Government borrowing from commercial banks surges 203% in 8MFY26

SBP report on banking sector

Karachi, March 11, 2026 – The State Bank of Pakistan reported a staggering 203% surge in government borrowing from commercial banks during the first eight months (July–February) of the fiscal year 2025-26, compared to the same period last year.

According to SBP data, the government’s borrowings soared to Rs2.46 trillion, up from Rs811 billion in the corresponding period of FY25, underscoring an intensified dependence on commercial banks to bridge the budgetary financing gap.

Mechanism of Government Borrowing

The government typically raises funds through auctions of Market Treasury Bills (MTBs) and Pakistan Investment Bonds (PIBs) to meet fiscal obligations. Analysts noted that the sharp escalation in bank borrowings has placed substantial pressure on liquidity, constraining credit availability for non-government sectors.

Impact on Non-Government Credit

Credit to the non-government sector plunged 62%, falling to Rs694 billion in July–February FY26, from Rs1.74 trillion during the same period last fiscal year.
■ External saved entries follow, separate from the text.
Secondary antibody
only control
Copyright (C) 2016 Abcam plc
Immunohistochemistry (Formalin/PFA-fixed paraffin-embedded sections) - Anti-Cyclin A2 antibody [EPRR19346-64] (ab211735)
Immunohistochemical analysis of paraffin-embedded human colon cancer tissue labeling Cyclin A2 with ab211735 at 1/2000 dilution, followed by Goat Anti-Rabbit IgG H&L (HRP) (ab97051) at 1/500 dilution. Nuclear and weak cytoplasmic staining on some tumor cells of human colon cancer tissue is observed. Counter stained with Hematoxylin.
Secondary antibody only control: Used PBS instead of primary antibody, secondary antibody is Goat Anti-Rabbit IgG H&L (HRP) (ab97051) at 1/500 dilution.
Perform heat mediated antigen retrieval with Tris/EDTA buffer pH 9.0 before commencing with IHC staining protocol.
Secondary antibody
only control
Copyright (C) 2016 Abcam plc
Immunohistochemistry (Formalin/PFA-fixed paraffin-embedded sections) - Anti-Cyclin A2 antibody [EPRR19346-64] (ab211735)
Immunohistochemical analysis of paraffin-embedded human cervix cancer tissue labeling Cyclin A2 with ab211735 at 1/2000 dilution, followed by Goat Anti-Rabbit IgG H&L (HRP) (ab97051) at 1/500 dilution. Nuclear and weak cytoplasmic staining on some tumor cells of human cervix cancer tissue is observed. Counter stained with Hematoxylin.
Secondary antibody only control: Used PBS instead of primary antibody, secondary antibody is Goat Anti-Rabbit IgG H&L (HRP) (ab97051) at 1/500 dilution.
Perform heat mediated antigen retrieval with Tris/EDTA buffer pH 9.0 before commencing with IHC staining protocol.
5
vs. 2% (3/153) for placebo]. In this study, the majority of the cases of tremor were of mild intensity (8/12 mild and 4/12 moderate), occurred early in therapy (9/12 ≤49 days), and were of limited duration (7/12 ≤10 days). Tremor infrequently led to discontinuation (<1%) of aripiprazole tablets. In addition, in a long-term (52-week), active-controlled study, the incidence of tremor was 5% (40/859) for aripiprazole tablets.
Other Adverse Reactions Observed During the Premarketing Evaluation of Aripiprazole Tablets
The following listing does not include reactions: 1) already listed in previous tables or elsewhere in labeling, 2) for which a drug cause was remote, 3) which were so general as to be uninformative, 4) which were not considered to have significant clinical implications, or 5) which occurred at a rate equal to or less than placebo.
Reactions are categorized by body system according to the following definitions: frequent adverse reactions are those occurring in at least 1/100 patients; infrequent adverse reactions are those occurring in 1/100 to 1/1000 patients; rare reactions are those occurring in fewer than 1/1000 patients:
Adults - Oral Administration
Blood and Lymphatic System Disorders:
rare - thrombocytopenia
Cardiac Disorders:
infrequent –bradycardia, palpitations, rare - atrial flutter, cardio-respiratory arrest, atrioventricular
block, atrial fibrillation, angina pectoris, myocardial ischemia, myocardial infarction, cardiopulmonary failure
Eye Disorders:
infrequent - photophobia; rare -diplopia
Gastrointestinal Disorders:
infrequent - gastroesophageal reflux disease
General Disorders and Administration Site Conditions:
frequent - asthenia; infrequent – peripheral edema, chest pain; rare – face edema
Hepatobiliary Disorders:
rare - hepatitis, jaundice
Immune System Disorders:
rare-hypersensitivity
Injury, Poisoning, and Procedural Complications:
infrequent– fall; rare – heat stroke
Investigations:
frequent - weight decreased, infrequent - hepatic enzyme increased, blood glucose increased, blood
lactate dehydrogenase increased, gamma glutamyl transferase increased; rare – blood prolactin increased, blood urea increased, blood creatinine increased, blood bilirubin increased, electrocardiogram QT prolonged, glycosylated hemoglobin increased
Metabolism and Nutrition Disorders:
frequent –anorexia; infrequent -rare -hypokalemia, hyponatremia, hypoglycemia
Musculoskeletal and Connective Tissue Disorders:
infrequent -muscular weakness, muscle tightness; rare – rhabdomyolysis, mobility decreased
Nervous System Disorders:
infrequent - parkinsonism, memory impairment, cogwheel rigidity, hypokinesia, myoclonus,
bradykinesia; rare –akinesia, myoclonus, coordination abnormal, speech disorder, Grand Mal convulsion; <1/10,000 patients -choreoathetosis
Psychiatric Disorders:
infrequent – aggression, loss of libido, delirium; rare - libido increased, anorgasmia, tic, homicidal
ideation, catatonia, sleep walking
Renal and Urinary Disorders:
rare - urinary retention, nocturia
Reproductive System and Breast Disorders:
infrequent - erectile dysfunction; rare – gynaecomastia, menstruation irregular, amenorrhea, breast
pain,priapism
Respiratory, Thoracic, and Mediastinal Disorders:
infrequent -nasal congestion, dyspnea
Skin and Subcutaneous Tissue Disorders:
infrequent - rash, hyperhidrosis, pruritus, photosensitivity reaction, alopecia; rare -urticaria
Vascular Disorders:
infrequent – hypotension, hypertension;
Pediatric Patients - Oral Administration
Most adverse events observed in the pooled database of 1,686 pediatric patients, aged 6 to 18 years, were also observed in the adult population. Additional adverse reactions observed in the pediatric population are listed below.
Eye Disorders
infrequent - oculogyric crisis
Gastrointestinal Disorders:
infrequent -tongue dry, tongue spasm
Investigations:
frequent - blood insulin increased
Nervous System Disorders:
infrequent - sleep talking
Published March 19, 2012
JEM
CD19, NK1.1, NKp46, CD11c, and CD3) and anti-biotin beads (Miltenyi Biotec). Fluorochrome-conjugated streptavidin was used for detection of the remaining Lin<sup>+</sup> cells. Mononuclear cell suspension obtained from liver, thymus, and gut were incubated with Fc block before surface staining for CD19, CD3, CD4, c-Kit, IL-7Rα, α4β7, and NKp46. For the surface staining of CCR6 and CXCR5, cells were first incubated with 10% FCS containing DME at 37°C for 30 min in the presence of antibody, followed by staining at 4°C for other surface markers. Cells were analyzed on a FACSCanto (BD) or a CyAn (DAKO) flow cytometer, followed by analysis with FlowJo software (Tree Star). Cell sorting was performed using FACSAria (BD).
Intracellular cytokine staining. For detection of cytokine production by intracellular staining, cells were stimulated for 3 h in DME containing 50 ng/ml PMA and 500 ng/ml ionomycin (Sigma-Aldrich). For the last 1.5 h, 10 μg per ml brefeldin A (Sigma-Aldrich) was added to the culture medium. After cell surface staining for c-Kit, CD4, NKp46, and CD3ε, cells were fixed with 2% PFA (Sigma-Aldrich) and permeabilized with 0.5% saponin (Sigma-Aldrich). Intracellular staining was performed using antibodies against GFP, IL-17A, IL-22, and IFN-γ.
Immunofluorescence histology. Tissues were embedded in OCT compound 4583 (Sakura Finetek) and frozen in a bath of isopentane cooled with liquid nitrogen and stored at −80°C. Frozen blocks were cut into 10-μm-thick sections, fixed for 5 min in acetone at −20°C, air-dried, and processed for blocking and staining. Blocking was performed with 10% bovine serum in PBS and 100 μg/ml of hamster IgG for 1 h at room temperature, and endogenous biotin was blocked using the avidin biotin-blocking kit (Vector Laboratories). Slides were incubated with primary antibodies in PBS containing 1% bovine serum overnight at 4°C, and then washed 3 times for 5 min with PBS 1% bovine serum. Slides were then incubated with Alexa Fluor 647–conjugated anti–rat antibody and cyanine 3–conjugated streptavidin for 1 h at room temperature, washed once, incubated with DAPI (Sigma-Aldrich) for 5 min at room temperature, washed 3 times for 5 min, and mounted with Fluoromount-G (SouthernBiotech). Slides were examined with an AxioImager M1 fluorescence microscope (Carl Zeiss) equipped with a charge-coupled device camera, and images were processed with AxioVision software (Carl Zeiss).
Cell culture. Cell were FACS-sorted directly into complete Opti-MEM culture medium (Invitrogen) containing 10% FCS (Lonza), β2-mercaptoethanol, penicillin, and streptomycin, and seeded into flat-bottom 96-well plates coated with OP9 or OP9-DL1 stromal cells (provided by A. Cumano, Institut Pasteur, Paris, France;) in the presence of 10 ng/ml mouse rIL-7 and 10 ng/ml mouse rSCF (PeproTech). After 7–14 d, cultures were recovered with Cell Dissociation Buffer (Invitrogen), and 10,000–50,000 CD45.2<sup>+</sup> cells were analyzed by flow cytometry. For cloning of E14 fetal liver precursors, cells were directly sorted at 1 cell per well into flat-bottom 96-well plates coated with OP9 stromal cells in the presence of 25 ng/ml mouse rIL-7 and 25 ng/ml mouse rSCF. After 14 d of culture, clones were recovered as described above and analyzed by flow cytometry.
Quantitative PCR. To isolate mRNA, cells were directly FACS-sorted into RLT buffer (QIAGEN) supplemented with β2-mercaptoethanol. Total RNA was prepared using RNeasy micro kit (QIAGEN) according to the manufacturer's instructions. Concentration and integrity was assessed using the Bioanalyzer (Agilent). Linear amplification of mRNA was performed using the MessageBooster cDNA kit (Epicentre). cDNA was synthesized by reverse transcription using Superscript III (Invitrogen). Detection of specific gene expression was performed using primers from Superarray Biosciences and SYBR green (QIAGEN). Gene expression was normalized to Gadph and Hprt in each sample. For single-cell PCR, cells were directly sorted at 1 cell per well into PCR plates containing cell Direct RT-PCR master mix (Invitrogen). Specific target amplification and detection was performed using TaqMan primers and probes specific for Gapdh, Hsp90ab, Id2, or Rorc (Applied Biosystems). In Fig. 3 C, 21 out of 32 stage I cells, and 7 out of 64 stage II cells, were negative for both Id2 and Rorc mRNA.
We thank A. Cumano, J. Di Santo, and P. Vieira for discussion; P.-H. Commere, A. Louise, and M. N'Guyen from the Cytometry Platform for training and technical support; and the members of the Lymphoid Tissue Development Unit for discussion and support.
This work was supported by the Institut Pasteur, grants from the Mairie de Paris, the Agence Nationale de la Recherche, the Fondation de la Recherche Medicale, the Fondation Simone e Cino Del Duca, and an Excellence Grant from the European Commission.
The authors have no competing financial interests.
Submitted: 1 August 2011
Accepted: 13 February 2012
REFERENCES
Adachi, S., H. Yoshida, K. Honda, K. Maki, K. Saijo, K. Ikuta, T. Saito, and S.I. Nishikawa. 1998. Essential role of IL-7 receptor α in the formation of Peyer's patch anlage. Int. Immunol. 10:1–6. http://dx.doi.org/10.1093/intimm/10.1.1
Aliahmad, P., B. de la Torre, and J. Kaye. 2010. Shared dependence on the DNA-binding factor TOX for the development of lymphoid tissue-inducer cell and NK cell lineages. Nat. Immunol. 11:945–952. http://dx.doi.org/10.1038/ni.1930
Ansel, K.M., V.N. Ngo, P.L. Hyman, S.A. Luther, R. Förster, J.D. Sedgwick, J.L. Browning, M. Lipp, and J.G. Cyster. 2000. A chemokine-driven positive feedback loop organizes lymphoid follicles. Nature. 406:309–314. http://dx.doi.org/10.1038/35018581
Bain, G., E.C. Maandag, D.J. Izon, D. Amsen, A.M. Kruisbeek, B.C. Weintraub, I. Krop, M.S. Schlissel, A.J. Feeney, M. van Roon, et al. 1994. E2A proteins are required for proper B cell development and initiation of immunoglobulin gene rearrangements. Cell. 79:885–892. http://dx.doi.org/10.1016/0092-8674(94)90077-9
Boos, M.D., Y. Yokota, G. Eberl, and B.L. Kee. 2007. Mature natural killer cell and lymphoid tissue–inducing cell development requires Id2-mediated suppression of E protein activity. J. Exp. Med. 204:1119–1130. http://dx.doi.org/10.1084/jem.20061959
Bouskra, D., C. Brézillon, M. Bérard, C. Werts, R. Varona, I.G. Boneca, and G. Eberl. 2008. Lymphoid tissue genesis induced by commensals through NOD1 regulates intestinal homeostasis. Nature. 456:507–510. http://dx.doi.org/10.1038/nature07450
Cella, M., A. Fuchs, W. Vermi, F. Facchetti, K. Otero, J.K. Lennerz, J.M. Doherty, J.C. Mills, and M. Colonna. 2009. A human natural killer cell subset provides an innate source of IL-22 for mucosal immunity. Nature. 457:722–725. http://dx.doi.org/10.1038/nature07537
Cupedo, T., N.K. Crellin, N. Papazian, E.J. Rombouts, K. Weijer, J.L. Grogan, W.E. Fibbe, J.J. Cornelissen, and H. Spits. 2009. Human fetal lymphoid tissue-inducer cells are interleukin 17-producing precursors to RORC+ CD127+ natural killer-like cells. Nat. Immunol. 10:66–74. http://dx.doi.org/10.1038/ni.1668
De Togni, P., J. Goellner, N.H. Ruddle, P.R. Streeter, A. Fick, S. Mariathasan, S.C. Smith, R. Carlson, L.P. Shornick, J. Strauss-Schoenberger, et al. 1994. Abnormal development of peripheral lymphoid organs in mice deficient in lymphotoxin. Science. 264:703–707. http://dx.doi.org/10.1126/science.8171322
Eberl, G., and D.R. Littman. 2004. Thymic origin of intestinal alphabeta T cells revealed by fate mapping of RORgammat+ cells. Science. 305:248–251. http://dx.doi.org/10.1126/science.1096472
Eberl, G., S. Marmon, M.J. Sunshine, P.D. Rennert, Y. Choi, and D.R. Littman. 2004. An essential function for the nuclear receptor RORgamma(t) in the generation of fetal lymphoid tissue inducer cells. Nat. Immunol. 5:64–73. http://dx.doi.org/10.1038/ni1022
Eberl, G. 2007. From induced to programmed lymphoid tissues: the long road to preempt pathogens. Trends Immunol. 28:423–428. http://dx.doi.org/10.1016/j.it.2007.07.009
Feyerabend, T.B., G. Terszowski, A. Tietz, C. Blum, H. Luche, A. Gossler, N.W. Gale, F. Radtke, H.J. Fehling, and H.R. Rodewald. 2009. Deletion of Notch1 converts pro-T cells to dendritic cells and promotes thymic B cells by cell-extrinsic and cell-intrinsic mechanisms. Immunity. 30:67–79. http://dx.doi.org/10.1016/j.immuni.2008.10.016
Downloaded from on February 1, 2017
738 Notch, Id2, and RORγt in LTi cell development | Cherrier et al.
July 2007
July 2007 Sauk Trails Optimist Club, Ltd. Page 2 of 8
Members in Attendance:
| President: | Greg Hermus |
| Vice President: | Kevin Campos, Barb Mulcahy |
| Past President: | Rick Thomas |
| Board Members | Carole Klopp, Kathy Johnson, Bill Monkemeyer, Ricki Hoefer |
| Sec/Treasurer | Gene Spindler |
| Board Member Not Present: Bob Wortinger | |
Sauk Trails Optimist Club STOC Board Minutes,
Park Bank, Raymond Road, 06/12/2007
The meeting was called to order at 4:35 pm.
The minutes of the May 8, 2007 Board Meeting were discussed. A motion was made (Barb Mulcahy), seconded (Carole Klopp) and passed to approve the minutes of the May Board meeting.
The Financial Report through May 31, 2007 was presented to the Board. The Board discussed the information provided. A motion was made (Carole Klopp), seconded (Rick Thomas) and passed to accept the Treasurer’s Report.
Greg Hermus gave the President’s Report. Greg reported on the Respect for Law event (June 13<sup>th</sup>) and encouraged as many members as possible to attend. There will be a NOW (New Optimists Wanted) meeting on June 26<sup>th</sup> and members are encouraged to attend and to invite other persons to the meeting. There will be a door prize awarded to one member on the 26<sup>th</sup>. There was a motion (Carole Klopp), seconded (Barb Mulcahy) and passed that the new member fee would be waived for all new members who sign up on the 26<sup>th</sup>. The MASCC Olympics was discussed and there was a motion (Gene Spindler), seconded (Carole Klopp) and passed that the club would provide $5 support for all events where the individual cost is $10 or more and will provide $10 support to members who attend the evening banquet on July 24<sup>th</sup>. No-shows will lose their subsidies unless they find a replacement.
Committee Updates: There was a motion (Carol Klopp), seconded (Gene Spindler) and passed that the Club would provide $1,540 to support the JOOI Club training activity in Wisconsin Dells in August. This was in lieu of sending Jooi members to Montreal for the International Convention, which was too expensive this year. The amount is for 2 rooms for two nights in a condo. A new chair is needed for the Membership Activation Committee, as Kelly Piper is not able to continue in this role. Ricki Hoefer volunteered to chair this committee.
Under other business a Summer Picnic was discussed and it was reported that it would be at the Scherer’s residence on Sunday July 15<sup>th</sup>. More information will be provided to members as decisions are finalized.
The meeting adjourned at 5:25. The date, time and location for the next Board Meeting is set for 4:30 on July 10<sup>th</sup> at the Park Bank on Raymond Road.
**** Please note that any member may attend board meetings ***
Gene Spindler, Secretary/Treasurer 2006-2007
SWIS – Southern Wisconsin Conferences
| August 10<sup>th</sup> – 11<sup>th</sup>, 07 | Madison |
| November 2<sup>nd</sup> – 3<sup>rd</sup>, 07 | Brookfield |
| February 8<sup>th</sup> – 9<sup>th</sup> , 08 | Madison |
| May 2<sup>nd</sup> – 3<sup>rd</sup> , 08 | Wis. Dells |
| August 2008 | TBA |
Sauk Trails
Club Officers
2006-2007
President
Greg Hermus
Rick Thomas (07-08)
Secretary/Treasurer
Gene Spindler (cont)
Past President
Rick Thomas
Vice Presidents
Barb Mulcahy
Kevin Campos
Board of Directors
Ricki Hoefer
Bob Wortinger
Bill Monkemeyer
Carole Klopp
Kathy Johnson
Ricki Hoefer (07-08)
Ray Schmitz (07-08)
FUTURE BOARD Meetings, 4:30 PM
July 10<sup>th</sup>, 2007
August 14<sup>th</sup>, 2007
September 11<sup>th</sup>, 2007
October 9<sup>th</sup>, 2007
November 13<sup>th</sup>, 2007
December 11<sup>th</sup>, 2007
Within this sector, private sector credit, however, witnessed a positive trajectory, climbing to Rs929 billion, up from Rs607 billion, reflecting selective lending growth in productive segments. Credit to public sector enterprises also increased modestly to Rs92 billion compared with Rs54 billion previously.

The most dramatic shift occurred in lending to Non-Banking Financial Institutions (NBFIs), where Rs347 billion were retired, a sharp contraction from Rs1.08 trillion recorded in the corresponding months of the prior fiscal year.

Analysts’ Take

Financial experts observed that the surge in government borrowings highlights an increasing reliance on domestic banking channels to finance fiscal deficits, squeezing liquidity for the private sector. They warned that unless alternative financing channels are mobilized, continued heavy government borrowing could impede economic growth and investment in productive sectors.

The data underscores the delicate balance between fiscal policy and monetary stability, emphasizing the need for prudent debt management to maintain credit flow for non-government segments while financing the budgetary deficit.